What did you think of ESPN The Book? What did it leave out?
Rob King (12:50 PM)
I found a good part of the book inspiring. To think that one man's dream of hometown sports coverage could turn into this enterprise, and to learn so much about the ideas and decisions that helped build our company ... I find myself compelled, thanks to having read the book, to think of ways to make a similar impact. I hope I can. As for what might have been left out ... Well, at more than 700 pages, that's hard to imagine.
How do you balance the concept of trying to cover every sport, women's sports, smaller sports, etc. with trying to just give people what they want? Do you feel sometimes you are playing up things that you wouldn't otherwise be playing up if you weren't attached to a TV station?
Rob King (12:55 PM)
Jason, that's both the challenge and the fun. On days like today, the temptation is great to just say, "Split the homepage between Tiger and the NFL, and let's go home." But our audience is far more complex than that. They enjoy great enterprise reporting, they dig NASCAR and soccer, they're very into MMA, they like to play fantasy and casual games, and they occasionally root for teams located outside of New York, Massachusetts and California. It's all about finding the right balance, reacting to breaking news and serving up enough surprises (like Streak for the Cash, or video of that crazy "flying squirrel wrestling move") that folks feel inclined to come back again and again.
I used to enjoy the conversations pages at ESPN, but lately it seems like all it is is a lot of racist and offensive remarks. Is there any way for you guys to police that better?
Rob King (12:58 PM)
Bryan, we're both committed to letting our audience engage with the site and with each other AND providing an environment where fans can do that with a measure of respect. Conversation moderation is complicated, but we're in the middle of a transition toward a solution that should improve the atmosphere greatly. Please stay tuned.
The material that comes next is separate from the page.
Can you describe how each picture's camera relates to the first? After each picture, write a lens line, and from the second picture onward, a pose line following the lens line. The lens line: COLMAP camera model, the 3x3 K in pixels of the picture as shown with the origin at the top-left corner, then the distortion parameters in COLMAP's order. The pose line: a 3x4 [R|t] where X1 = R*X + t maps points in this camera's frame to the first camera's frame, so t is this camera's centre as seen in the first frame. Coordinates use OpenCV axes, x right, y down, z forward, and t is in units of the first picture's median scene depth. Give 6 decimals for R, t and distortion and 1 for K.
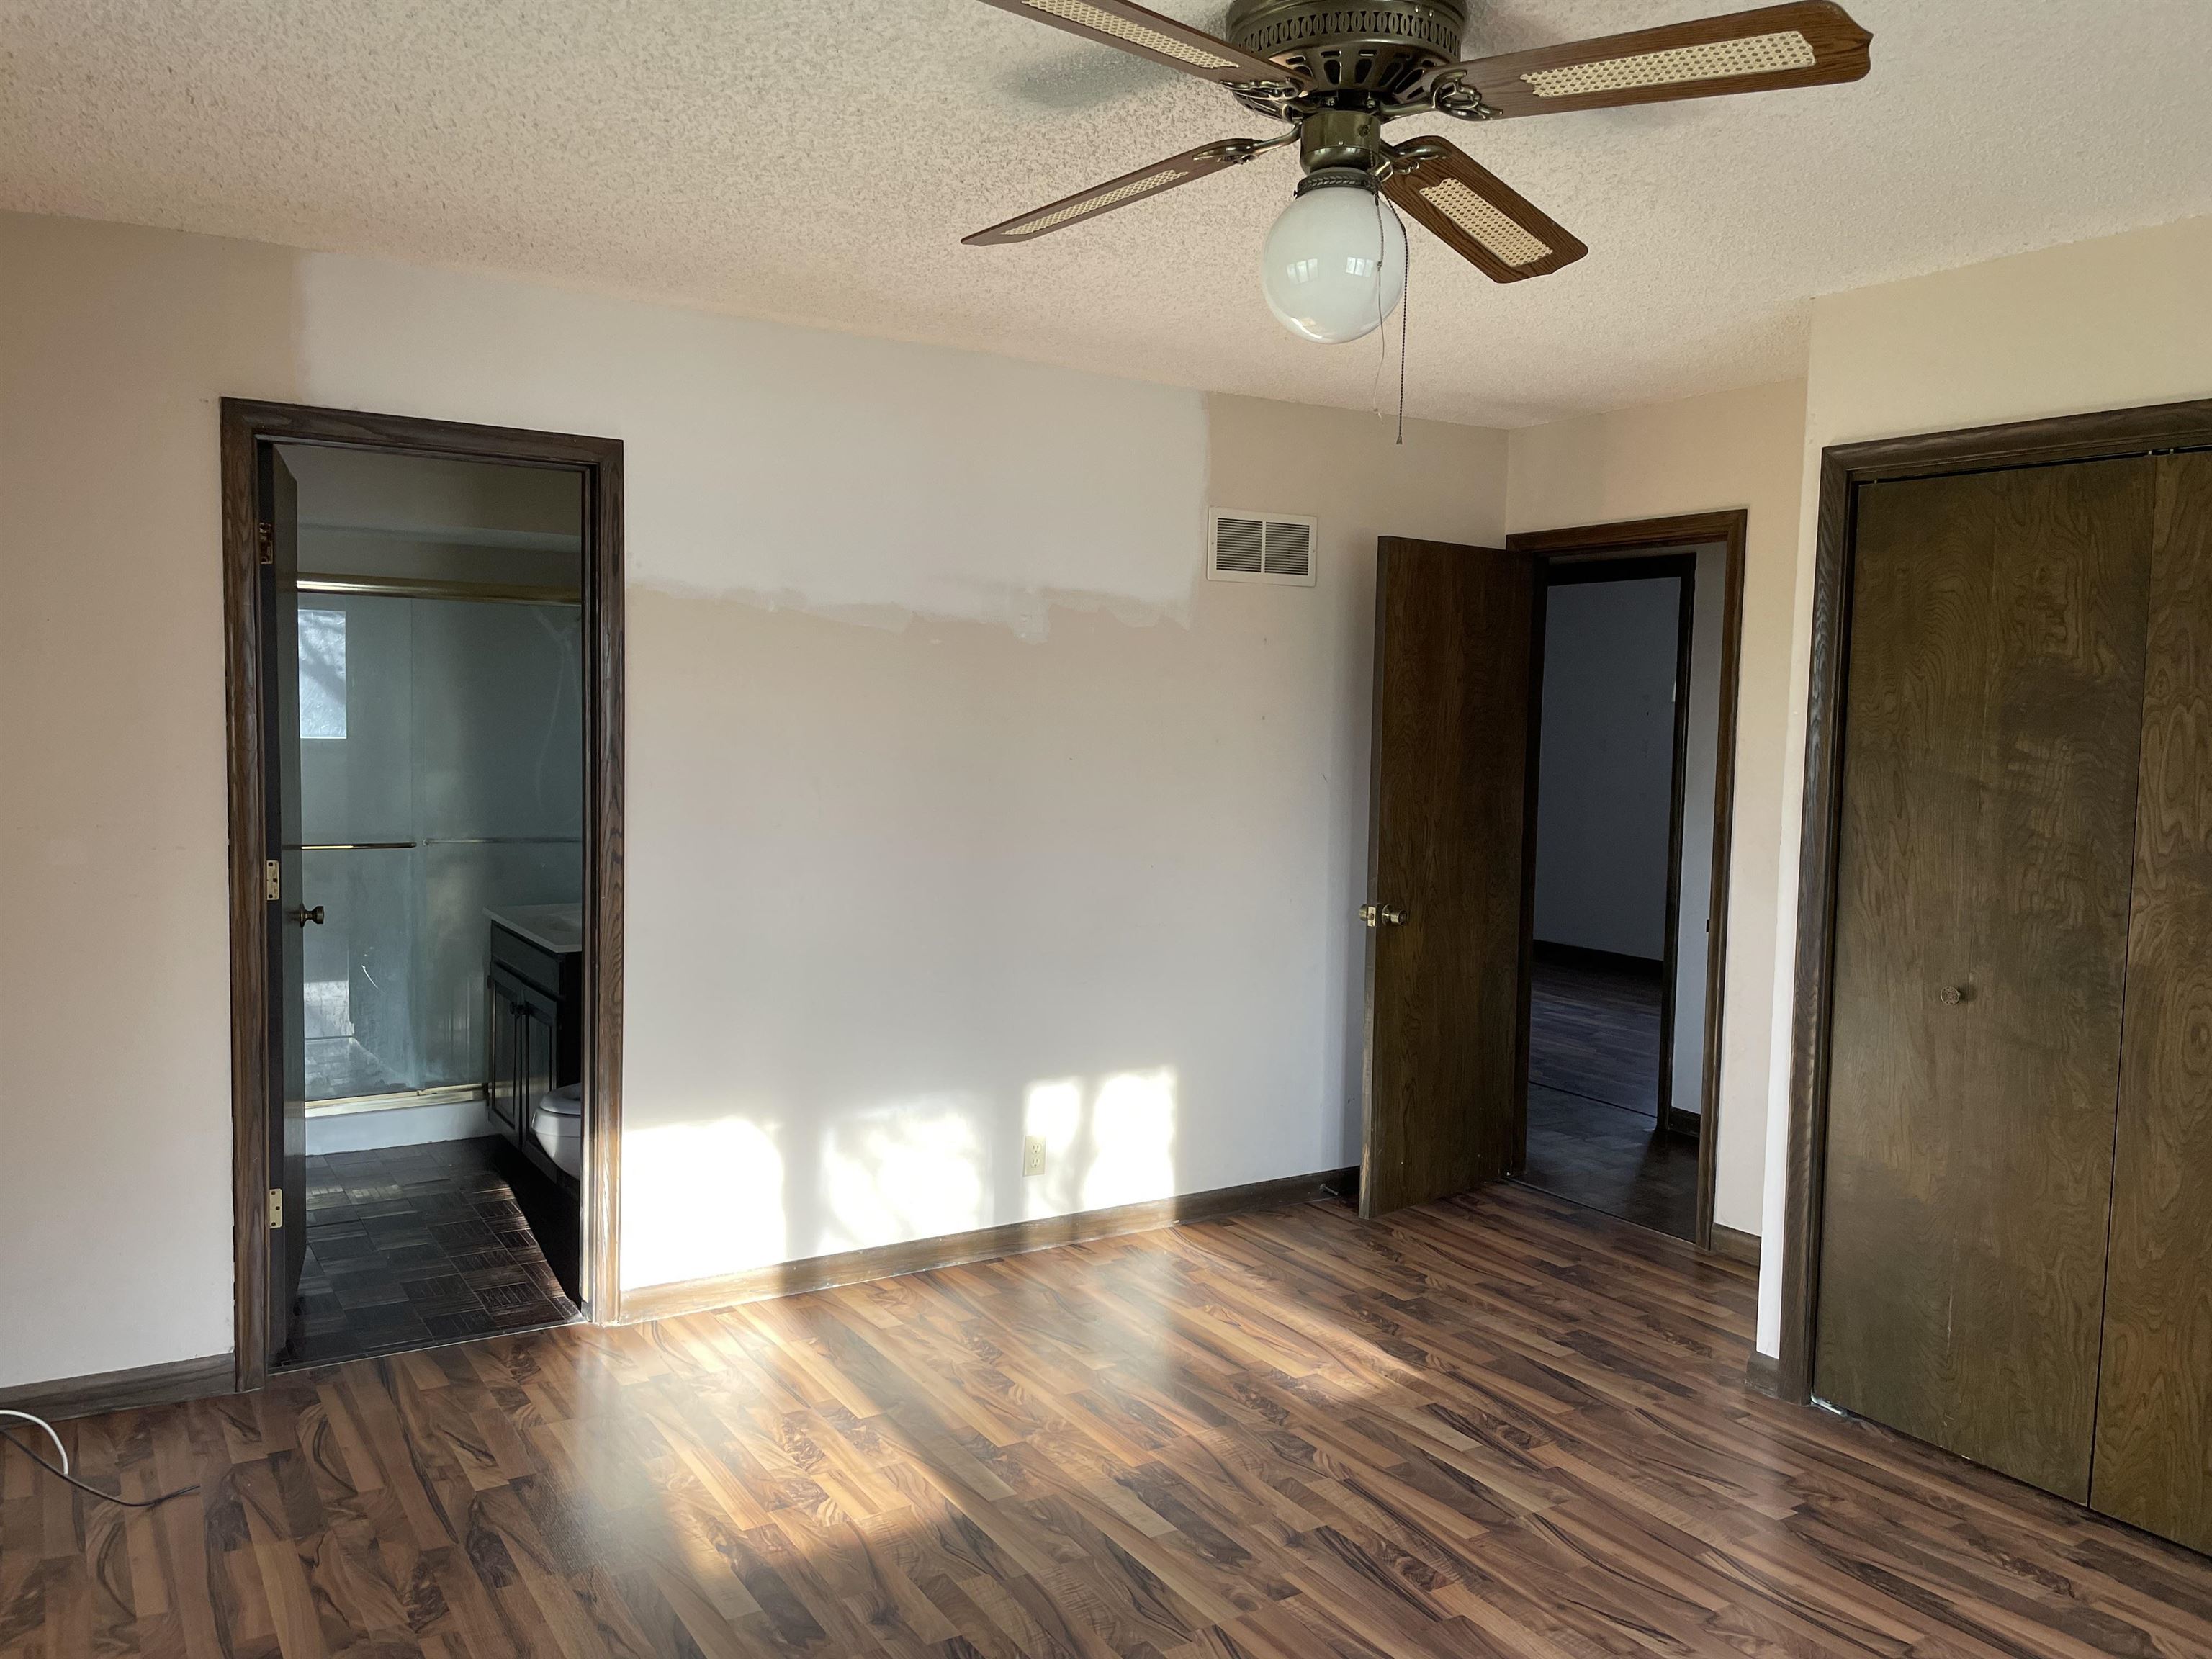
lens RADIAL K [[1681.0, 0, 1106.0], [0, 1681.0, 829.5], [0, 0, 1]] dist [0.094217, -0.129807]
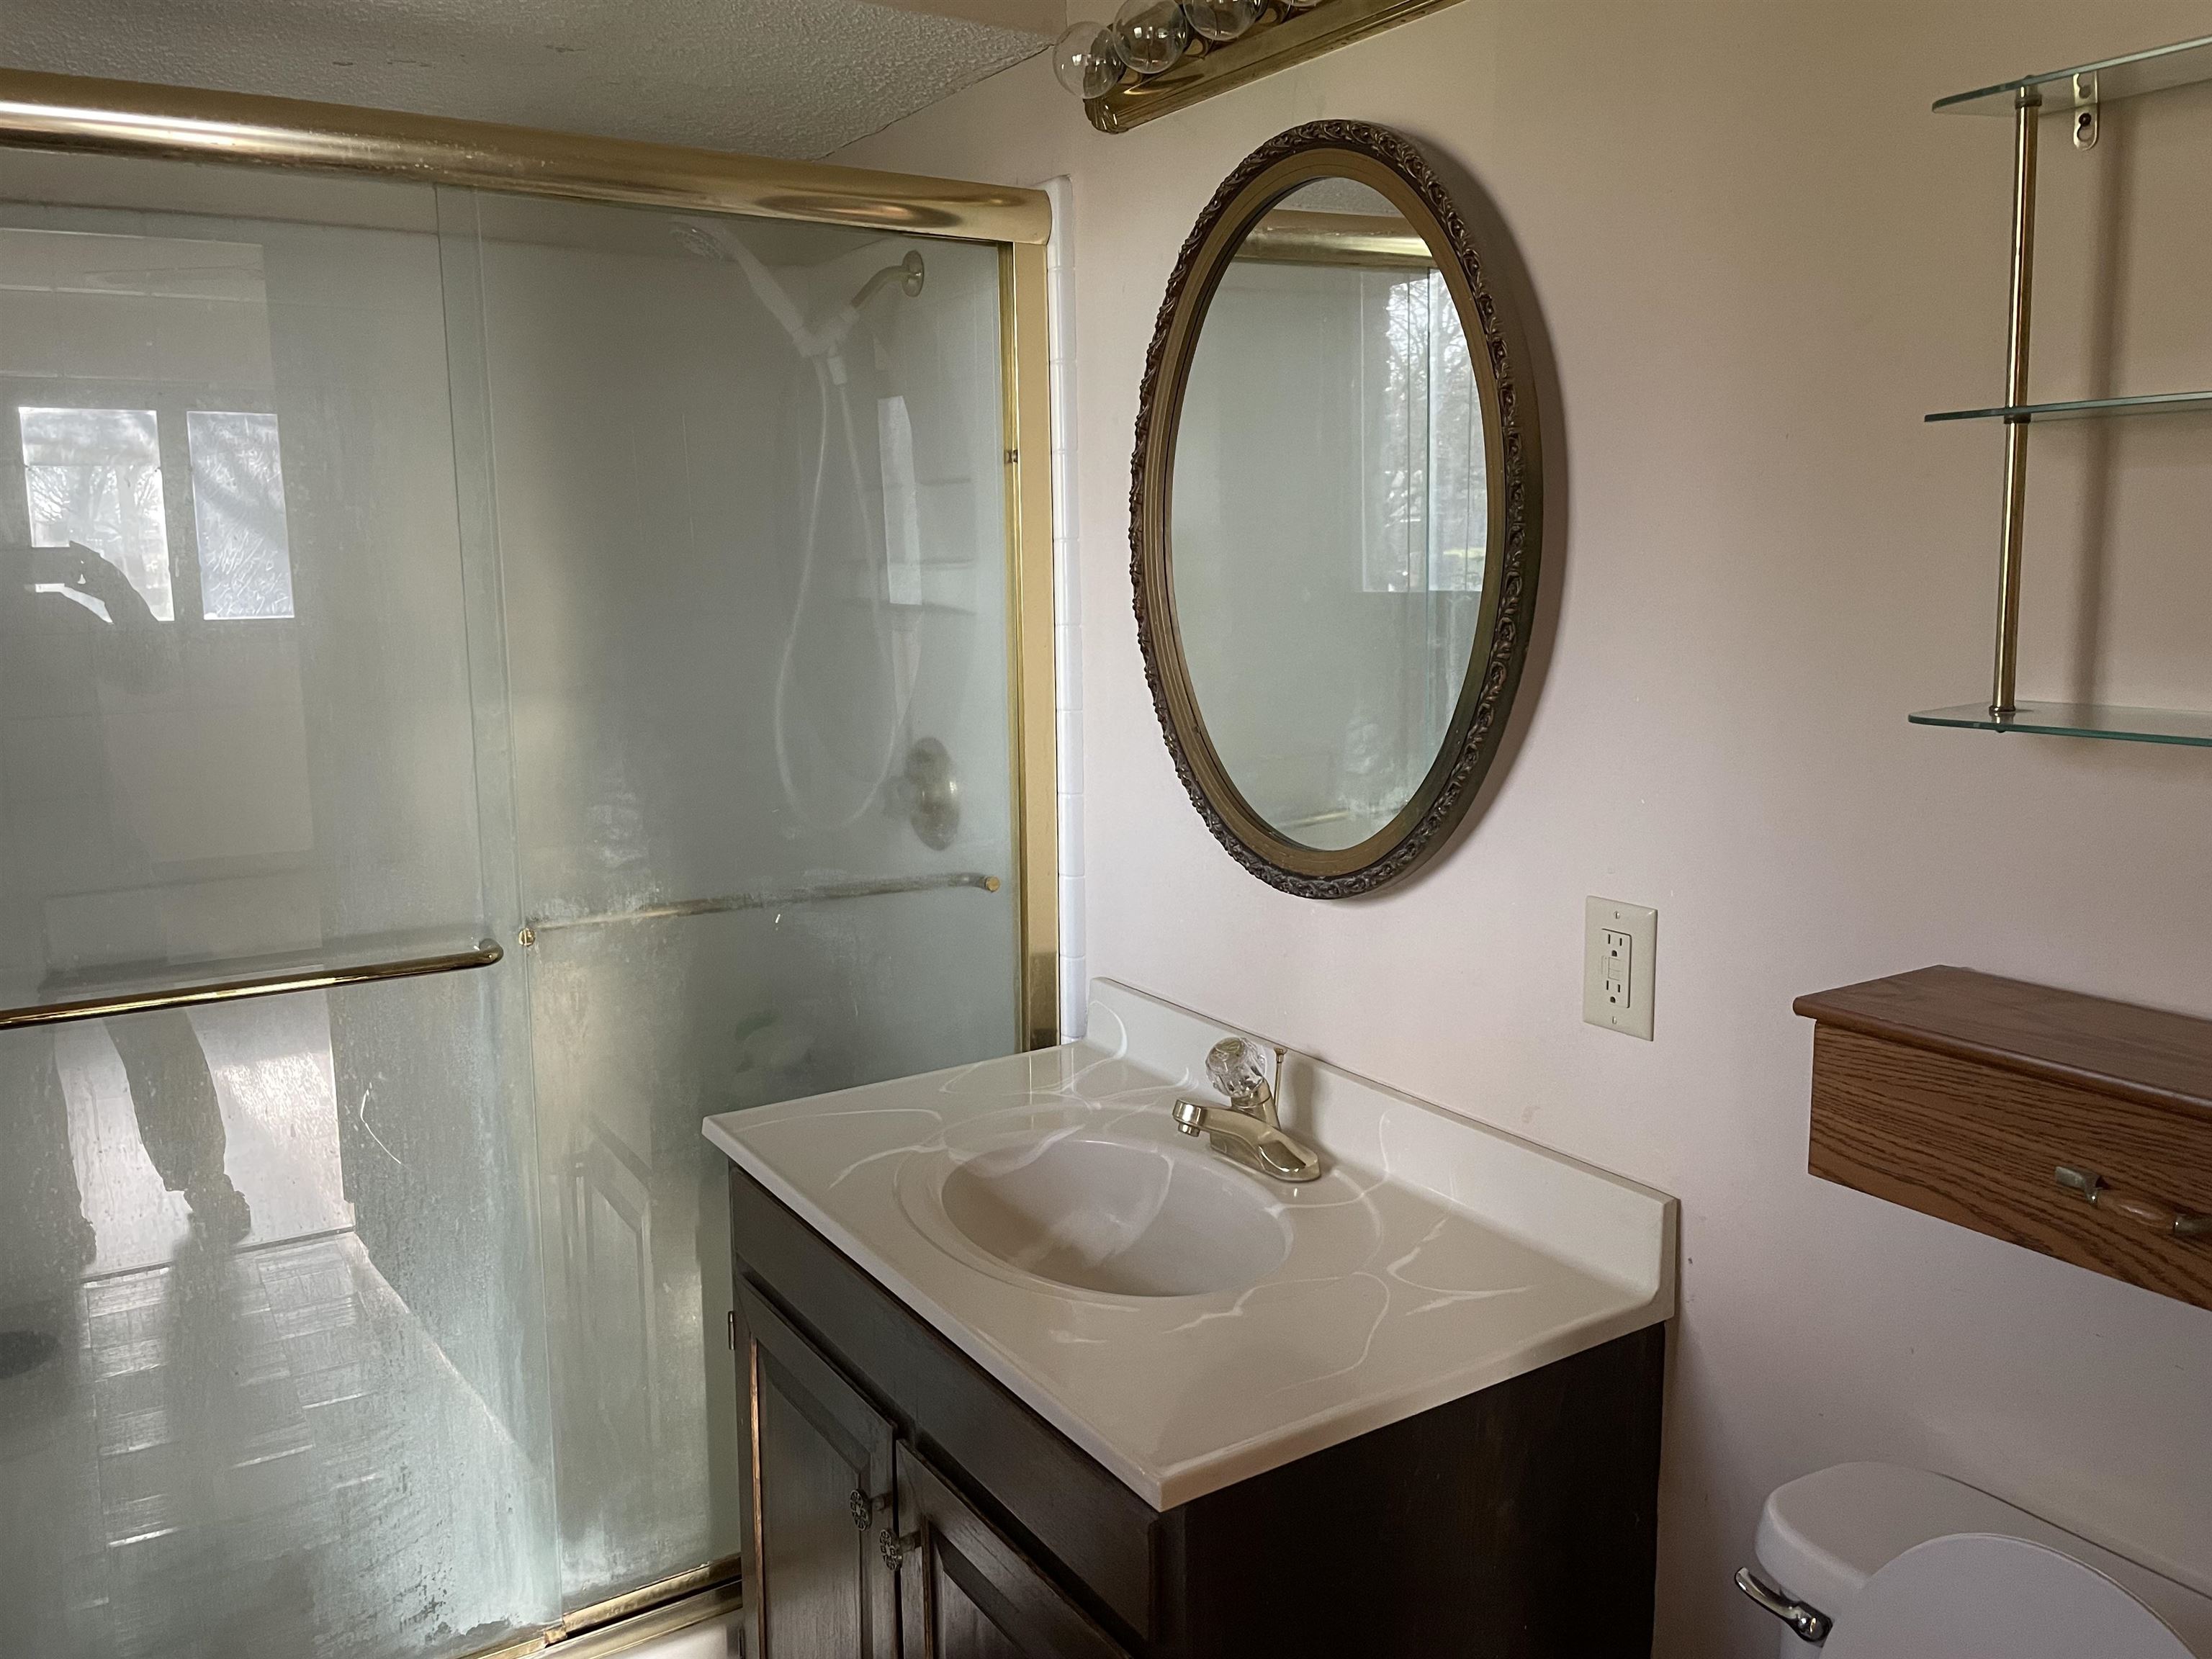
lens RADIAL K [[1681.0, 0, 1106.0], [0, 1681.0, 829.5], [0, 0, 1]] dist [0.094217, -0.129807]
pose [[0.999519, -0.029624, 0.009150, -0.628354], [0.028627, 0.995102, 0.094622, -0.094376], [-0.011909, -0.094314, 0.995471, 1.451637]]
How much do you struggle with being transparent as a whole, but balancing that with how much you can actually show?
Rob King (1:01 PM)
I wouldn't call it a struggle, but it's fair to say that some things deserve to be treated as matters of internal business. On the whole, however, I believe it's important to be connected with our audience, and to let them know as much as possible about who we are and what we do.
Rob King (1:02 PM)
Folks, I'm sorry I only got to as many questions as I did in this hour. I promise to come back if you'll have me. Thanks for your time today, and have a great weekend.